When this season rolled around and I was asked to coach again, I didn’t hesitate. This time, I resolved, I would start earlier, find experts to help me, secure a real track for my kids to practice on, and work like hell to give them the best possible chance to succeed. We haven’t even had our first meet yet but already I’m losing sleep wondering who I want on my relay teams and how I’m going to replace a star who injured his hamstring. My wife has already warned me more than once that she’s “heard enough about the (damn) track team.”
I’m recruiting athletes from other sports, wooing them the way an SEC football coach wins over five-star recruits, and negotiating with parents over how often they have to attend practice. This, I’ve discovered, is no easy task. When I was a kid, children played sports, but few ever traveled far and wide to do so and we weren’t nearly as scheduled and busy as young athletes are today. The track season where I live (in Florida) is sandwiched between basketball and soccer — two far more popular sports. Athletes’ parents (usually their moms) are exhausted from chauffeuring them to a million other sporting events, including some that are out of state and even across the country.
Track isn’t a priority for most students or their parents, but it should be. Aside from the obvious health benefits, it is perhaps the best sport to teach children about goal setting, hard work, and sacrifice. This season, I gave all my kids last year’s winning track times and field distances, and at practices I inform them of their progress toward meeting those benchmarks. For example, a fifth-grade girl who runs a sixteen-second 100 meter dash understands she needs to work hard to get her time down to fifteen seconds to be competitive.
I enjoy basketball, soccer and other more popular team sports too. But it can be difficult to gauge one’s progress compared to the clarity of track and field. And in other sports, a promising athlete can sometimes be wrongly overlooked by a coach. My sons have both played soccer and frequently found themselves riding the bench and wondering why. It can be difficult to convince a coach that you’re a better defender than someone else on the team. But in track, if you can run faster and jump and throw further, no coach who wants to win will bench you.

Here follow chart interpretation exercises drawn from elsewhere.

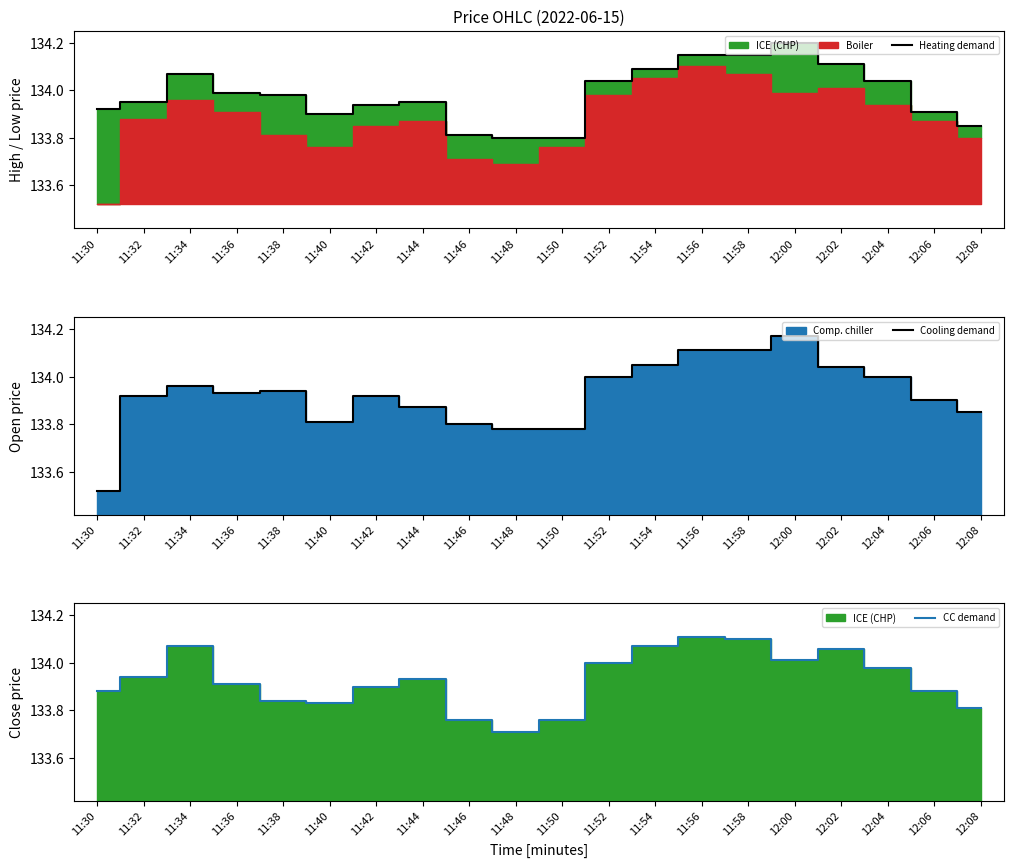

How many intersections are there between Cooling demand and CC demand?

7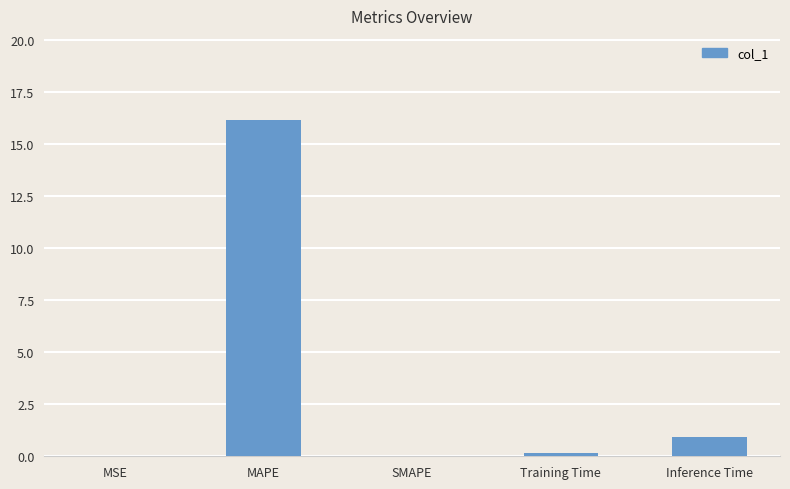

At which label is the value closest to 8?

Inference Time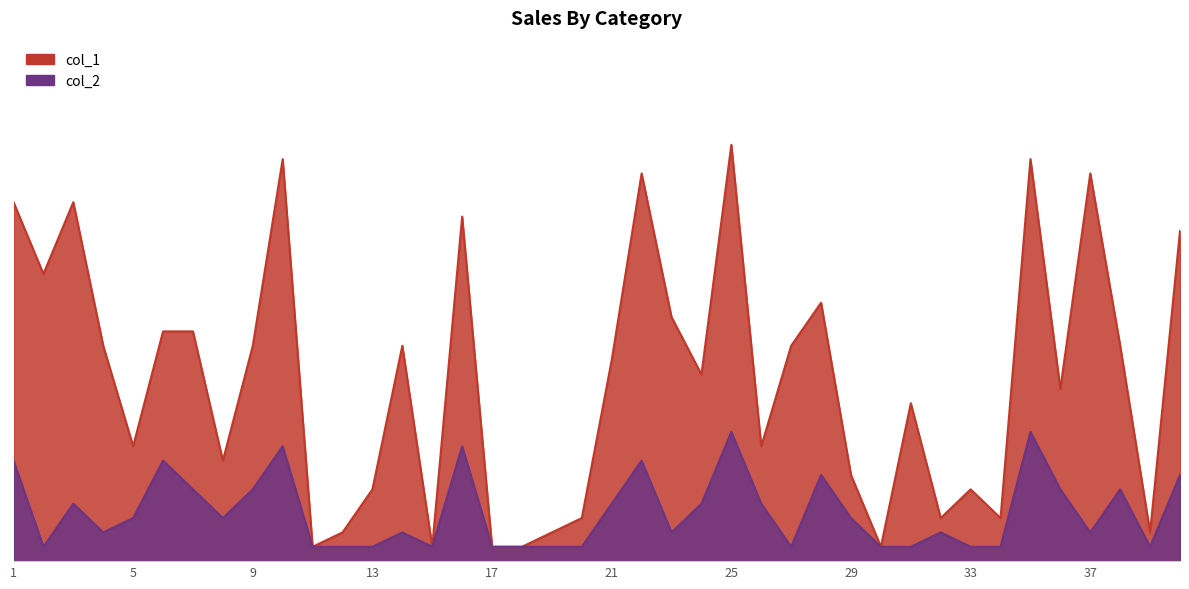

True or false: col_2 and col_1 intersect in this chart.

False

Two seasons into my experiment as a track coach, I’ve found that I understand the world my children inhabit much better than before. Now, when my sons tell me stories about someone in their classes, I often know the kid, and can also recall their time in the 100-meter dash. Now, for a month each February, I have an escape, an opportunity to try to build the best Catholic junior high school track team possible, and hopefully teach the kids, and myself, some life lessons along the way. Our season has just begun, but I already know that the small victories our team has achieved will stay with us for a lifetime.